Here is what I think the criteria should be:

Winter Storm Warning - Colder areas (average temperature <32F for coldest month) - ONE of the following:
a) 6" snow within 12 hours
b) 9" snow within 24 hours
c) 6" snow + at least 1/10" (but under 5/8") freezing rain within 24 hours
d) 6" snow within 24 hours + 40 mph wind gusts producing blowing snow

Winter Storm Warning - Warmer areas (average temperature >32F for coldest month) - ONE of the following:
a) 4" snow within 12 hours
b) 6" snow within 24 hours
c) 4" snow + at least 1/10" (but under 5/8") freezing rain within 24 hours
d) 4" snow within 24 hours + 40 mph wind gusts producing blowing snow

Anything less than those would be a Winter Weather Advisory.
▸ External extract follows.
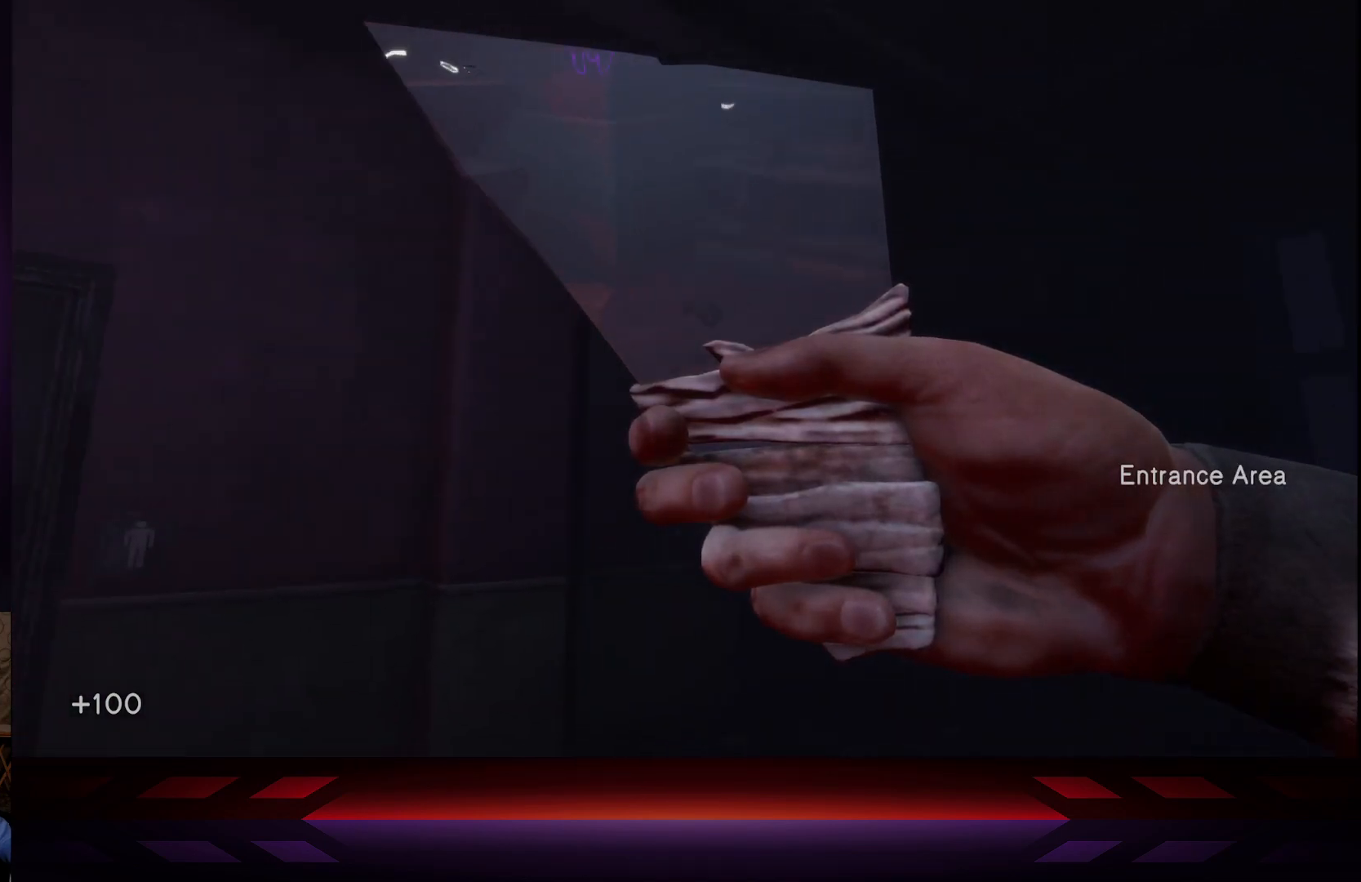
{"buttons": [], "left_stick": "up-left", "right_stick": "left", "events": [[117, "left_stick", "left"], [183, "left_stick", "up-left"]]}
If those snow amounts are met thanks to a lake effect, a Lake Effect Snow Warning would be issued.

Ice Storm Warning - ONE of the following
a) 1/2" freezing rain within 24 hours, unless qualifying as a Winter Storm Warning
b) 5/8" freezing rain within 24 hours, regardless of snow amounts (superseding the Winter Storm Warning)
c) 1" freezing rain, regardless of length of the event

Measurable amounts (at least 1/10") but under 1/2" would be a Freezing Rain Advisory.
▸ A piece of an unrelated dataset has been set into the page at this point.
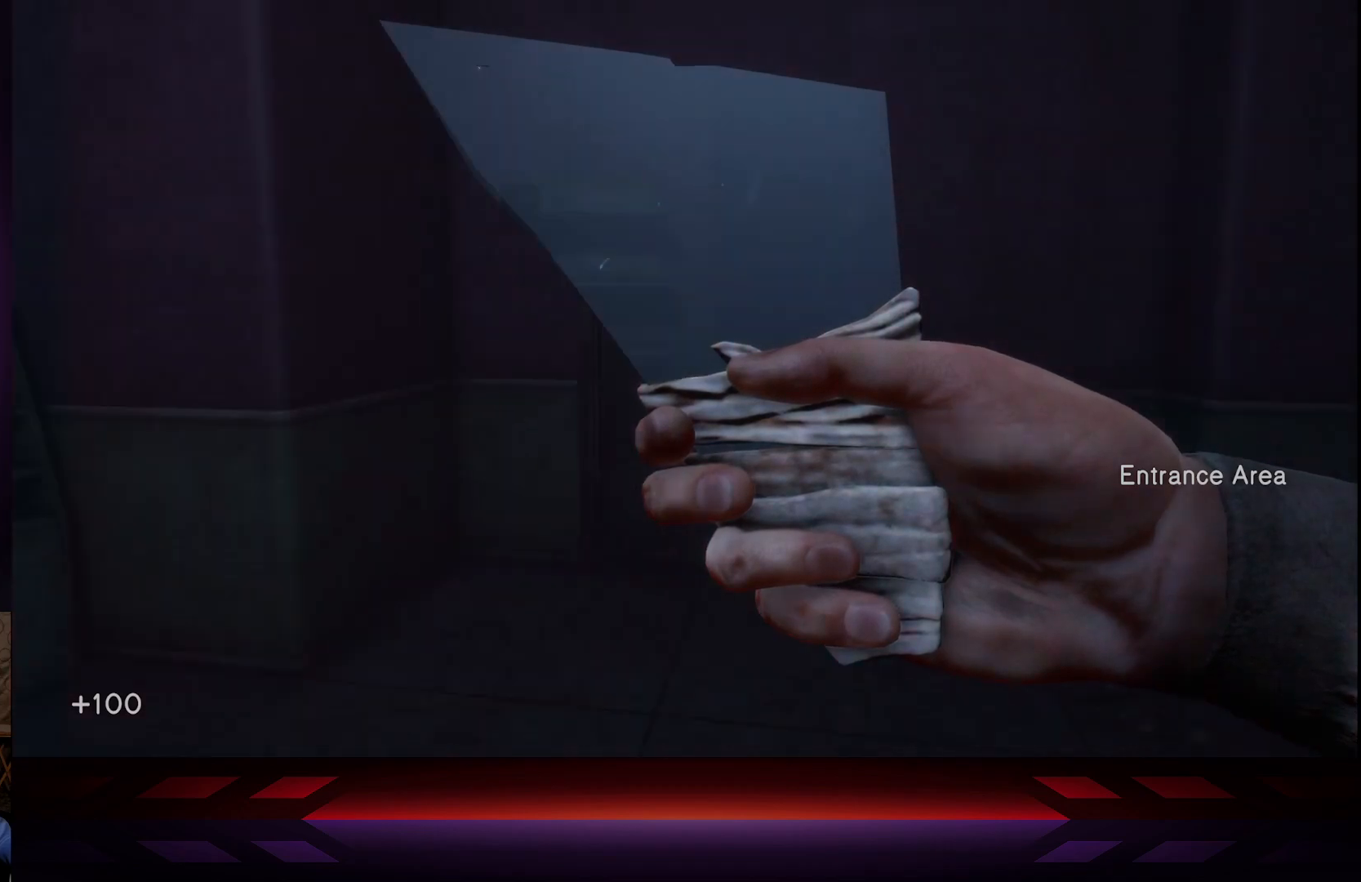
{"buttons": [], "left_stick": "up-left", "right_stick": "left", "events": []}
Blizzard Warning - ALL of the following
a) 40 mph sustained winds or 58 mph gusts in blowing snow
b) Visibility reduced under 1/2 mile in blowing snow
c) Wind chills at least meeting Wind Chill Advisory criteria (depending on location). A High Wind Warning would be issued and a Blowing Snow Warning should be created and issued for ground blizzards with lower wind chills. If the criteria is not met, a Blowing Snow Advisory would be issued.

Watches should be the same criteria as warnings, just with 36 to 48 hour notice. (A new advisory, an Ice Storm Watch, should also be created).
Last edited by CrazyC83 on Sat Dec 20, 2008 2:49 pm, edited 2 times in total.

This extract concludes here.